"Barry Ryan... Barry Ryan... Uhm, questo nome non mi è nuovo, sono sicuro di essermi già imbattuto in qualcos'altro di suo, ma cosa?" Giusto, ora ricordo, "Eloise"! All'epoca l'originale mi suonò un po' pesantuccia, datata, meno brillante della sontuosa cover dei Damned, e così non approfondii ulteriormente il discorso. Allora chi è stato a farmi tornare sui miei passi e spingermi ad indagare sui fratelli Ryan? Ebbene si, ancora Marc Almond, e ancora quel benedettissimo "Stardom Road". Tanto per intenderci, il disco che mi ha fatto conoscere Al Stewart, il primissimo David Bowie e, tramite un duetto con Sarah Cracknell, anche i Saint Etienne; quindi, se Marc mi piazza un'imperiosa e rutilante "Kitsch" io non posso assolutamente rimanere inerte, è il dovere che chiama.
La storia di Paul e Barry è a suo modo emblematica e affascinante, e la loro musica, ormai di un'altra epoca, desta comunque interesse e sensazioni positive: non solo "Eloise" e "Kitsch", sono sicuro di aver già sentito da qualche parte anche "Baby I'm Sorry" e "Heartbreaker", singoli di matrice prettamente beat le cui melodie evergreen riecheggiano con forza sicuramente maggiore dei nomi dei loro interpreti. Ma procediamo con ordine: Paul e Barry Ryan sono fratelli gemelli, figli d'arte in quanto la madre Marion è stata una cantante di buon successo negli anni '50 e debuttano come duo nel 1965, affermandosi fin da subito come protagonisti "minori" degli anni della british invasion. Dopo pochi anni Paul Ryan si defila, preferendo lavorare come songwriter e produttore per il fratello Barry, che inizia così una carriera solista che comunque non lo porterà poi tanto lontano: parte in quarta con "Eloise", ma l'incapacità di staccarsi completamente dalle radici beat e da un pop orchestrale che anno dopo anno perde gradualmente la sua presa sul pubblico lo fa scivolare sempre più nelle retrovie, fino ad un abbandono graduale e silenzioso del music-biz.

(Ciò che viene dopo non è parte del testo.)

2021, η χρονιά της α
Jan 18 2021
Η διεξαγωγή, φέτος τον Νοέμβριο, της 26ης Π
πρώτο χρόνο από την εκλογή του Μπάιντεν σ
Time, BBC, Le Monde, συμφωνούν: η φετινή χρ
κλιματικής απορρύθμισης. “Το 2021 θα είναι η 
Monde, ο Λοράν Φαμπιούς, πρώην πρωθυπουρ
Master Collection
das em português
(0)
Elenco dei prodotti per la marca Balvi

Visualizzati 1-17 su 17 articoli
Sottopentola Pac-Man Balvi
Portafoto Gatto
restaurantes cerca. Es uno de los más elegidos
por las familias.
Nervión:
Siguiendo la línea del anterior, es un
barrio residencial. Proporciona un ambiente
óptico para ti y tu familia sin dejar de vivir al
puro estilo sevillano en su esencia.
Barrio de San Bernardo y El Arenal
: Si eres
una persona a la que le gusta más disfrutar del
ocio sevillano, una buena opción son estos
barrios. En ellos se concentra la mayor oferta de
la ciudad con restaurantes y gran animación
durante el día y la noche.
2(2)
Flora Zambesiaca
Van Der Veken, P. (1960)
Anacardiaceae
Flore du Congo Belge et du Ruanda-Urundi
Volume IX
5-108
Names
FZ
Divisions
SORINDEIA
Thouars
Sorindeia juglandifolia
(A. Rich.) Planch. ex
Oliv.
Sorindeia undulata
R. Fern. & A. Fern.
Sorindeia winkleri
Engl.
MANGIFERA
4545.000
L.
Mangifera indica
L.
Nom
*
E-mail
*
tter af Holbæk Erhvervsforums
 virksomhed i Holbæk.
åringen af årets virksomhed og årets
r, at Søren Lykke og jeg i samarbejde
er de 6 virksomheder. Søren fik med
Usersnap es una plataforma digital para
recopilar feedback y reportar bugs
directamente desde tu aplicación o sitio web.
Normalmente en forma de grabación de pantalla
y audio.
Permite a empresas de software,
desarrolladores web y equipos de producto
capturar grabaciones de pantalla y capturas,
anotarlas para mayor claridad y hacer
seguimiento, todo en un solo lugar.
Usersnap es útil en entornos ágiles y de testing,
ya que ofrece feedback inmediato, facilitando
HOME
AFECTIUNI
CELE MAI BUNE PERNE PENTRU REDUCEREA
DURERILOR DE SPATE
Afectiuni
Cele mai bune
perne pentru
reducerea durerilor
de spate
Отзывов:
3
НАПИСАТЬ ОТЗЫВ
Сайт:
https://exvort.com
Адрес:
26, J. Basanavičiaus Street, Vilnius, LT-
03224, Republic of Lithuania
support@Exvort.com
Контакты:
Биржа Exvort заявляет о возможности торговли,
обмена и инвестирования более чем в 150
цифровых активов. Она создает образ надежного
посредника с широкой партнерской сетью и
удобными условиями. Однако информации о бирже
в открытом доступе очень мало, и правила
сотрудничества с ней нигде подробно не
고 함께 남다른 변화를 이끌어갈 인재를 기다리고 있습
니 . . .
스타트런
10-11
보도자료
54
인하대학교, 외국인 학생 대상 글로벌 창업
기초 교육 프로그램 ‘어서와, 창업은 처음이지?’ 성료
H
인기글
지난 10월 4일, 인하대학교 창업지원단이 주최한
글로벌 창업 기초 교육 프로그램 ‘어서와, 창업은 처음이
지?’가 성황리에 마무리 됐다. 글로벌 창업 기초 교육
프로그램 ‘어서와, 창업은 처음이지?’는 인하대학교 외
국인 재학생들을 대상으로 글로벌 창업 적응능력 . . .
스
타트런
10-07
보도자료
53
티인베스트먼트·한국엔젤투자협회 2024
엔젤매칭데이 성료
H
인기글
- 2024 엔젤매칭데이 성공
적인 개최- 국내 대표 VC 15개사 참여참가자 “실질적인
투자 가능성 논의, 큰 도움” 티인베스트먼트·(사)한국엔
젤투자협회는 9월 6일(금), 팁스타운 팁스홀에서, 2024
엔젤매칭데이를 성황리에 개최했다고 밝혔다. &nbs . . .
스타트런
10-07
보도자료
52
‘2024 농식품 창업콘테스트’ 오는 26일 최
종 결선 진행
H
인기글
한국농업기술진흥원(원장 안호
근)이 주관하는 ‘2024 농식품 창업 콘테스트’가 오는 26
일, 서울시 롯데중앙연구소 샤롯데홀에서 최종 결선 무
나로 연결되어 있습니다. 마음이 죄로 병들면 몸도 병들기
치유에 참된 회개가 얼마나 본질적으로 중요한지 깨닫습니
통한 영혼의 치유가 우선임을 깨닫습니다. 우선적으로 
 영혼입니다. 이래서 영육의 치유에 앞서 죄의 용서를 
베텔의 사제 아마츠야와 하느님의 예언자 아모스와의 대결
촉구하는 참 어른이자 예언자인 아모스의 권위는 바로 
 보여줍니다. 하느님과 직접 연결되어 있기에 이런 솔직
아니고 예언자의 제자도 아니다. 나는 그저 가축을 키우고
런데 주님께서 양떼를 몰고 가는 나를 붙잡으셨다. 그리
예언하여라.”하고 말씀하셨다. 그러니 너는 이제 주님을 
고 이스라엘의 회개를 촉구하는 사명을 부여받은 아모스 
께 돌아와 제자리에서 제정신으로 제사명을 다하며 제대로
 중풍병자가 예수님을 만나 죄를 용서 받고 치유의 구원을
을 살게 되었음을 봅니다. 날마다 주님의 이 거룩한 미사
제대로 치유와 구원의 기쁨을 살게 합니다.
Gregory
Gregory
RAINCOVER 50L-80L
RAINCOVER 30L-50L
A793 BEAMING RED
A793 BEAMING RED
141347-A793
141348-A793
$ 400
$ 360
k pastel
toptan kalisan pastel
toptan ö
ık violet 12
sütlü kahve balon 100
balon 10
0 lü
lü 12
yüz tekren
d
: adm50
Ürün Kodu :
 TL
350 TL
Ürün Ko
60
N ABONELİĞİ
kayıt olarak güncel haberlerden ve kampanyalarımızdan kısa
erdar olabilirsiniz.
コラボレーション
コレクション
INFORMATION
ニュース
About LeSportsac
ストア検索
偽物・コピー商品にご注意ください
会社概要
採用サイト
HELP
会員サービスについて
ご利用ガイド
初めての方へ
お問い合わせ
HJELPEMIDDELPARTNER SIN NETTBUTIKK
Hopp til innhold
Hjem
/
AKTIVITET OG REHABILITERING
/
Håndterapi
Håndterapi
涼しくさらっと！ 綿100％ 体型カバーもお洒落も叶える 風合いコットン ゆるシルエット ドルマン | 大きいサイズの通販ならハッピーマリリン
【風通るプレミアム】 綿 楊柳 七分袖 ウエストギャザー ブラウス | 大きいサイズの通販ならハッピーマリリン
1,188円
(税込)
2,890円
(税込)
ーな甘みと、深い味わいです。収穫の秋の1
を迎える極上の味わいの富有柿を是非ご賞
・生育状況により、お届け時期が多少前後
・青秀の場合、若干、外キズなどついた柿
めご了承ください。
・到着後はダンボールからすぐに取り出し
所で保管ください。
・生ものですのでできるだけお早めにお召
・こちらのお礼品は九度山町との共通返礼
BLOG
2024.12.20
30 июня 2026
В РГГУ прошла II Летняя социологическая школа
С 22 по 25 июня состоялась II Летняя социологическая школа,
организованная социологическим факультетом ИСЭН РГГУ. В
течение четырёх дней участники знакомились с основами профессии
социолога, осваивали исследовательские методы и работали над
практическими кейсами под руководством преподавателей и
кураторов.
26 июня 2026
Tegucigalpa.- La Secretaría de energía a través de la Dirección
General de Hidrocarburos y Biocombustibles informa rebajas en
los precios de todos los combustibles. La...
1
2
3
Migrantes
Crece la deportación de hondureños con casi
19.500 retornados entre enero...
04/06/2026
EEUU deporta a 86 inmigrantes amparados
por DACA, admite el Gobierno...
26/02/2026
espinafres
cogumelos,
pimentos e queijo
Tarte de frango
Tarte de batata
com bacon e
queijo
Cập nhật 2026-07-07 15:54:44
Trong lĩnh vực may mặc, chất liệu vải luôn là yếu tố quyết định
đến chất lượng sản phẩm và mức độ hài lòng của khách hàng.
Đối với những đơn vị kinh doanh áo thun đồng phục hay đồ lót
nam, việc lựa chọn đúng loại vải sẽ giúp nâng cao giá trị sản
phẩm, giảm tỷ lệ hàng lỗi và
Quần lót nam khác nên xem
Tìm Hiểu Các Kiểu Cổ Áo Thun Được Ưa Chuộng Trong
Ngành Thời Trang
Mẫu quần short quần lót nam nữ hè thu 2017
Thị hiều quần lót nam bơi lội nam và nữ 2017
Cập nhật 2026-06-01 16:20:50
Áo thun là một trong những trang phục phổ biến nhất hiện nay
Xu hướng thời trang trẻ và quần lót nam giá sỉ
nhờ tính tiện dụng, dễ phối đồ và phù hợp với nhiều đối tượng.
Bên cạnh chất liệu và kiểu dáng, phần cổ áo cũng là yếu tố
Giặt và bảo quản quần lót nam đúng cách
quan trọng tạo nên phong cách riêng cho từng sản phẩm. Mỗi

Con i singoli di inizio carriera si va sul semplice ma anche sul sicuro, un po' d sbarazzino pop-beat easy listening più che godibile di tanto in tanto; trombe, voci squillanti, melodie ben proposte e confezionate; roba che se la fai ascoltare al primo che passa per strada la sua reazione sarà con tutta probabilità qualcosa come "Grandi i Beatles!". "Baby Don't Cry" e "Heartbreaker" ma anche "Don't Bring Me Your Heartaches", le orchestratissime "Missy Missy" e "Claire"; le influenze country-americaneggianti di "Can't Let You Go" e il sitar di "Pictures Of Today", dimostrano anche una buona adattabilità nel seguire le varie mode del momento. Insomma, ci sono un bel po' di episodi semplici e piacevoli, la dimensione di Paul e Barry Ryan era quella, con quello stile e quel registro si esprimevano alla perfezione, andando praticamente a colpo sicuro; quando si prova ad alzare un po' il tiro arrivano gioie e dolori. La "Eloise" originale ha indubbiamente un fascino barocco, quasi da poema epico-cavalleresco, che non lascia indifferenti, il problema è che sembra scritta appositamente per una voce teatrale e stentorea come quella di Dave Vanian, il pur bravo Barry non regge il confronto e smorza leggermente l'intesità del pezzo; "Kitsch" invece è perfetta già così com'è, un anthem proto-glam sontuoso e carismatico che non ha avuto la risonanza che avrebbe meritato forse perchè pubblicato nel 1970, un anno in cui tutta quella pompa magna orchestrale già cominciava ad suonare datata e il glam-rock propriamente detto aveva già interpreti più freschi e "calati nella parte".
Tuttavia, questi fratelli Ryan versione 2.0 non sempre si rivelano così efficaci, anzi, potrei affermare con relativa sicurezza che quei due singoloni siano stati semplici fuochi di paglia, dato che la non memorabile ballad "I'm Sorry Susan" suona come una normalissima canzone dei tutt'altro che ispirati Bee Gees di inizio anni '70; "The Hunt", "Madrigal" e "I Love How You Love Me", nonostante scelte accattivanti come l'utilizzo del clavicembalo e delle cornamuse, risultano fortemente penalizzate da un songwriting poco consistente e ancora troppo ancorato ai vecchi stilemi per poter evolversi con piena resa e credibilità. Nonostante questi limiti, sono comunque contento di aver raccolto questa ennesima preziosa segnalazione, è stata un'esperienza piacevole e anche istruttiva; si tratta pur sempre di storia, sicuramente minore ma interessante e degna di essere ricordata e approfondita.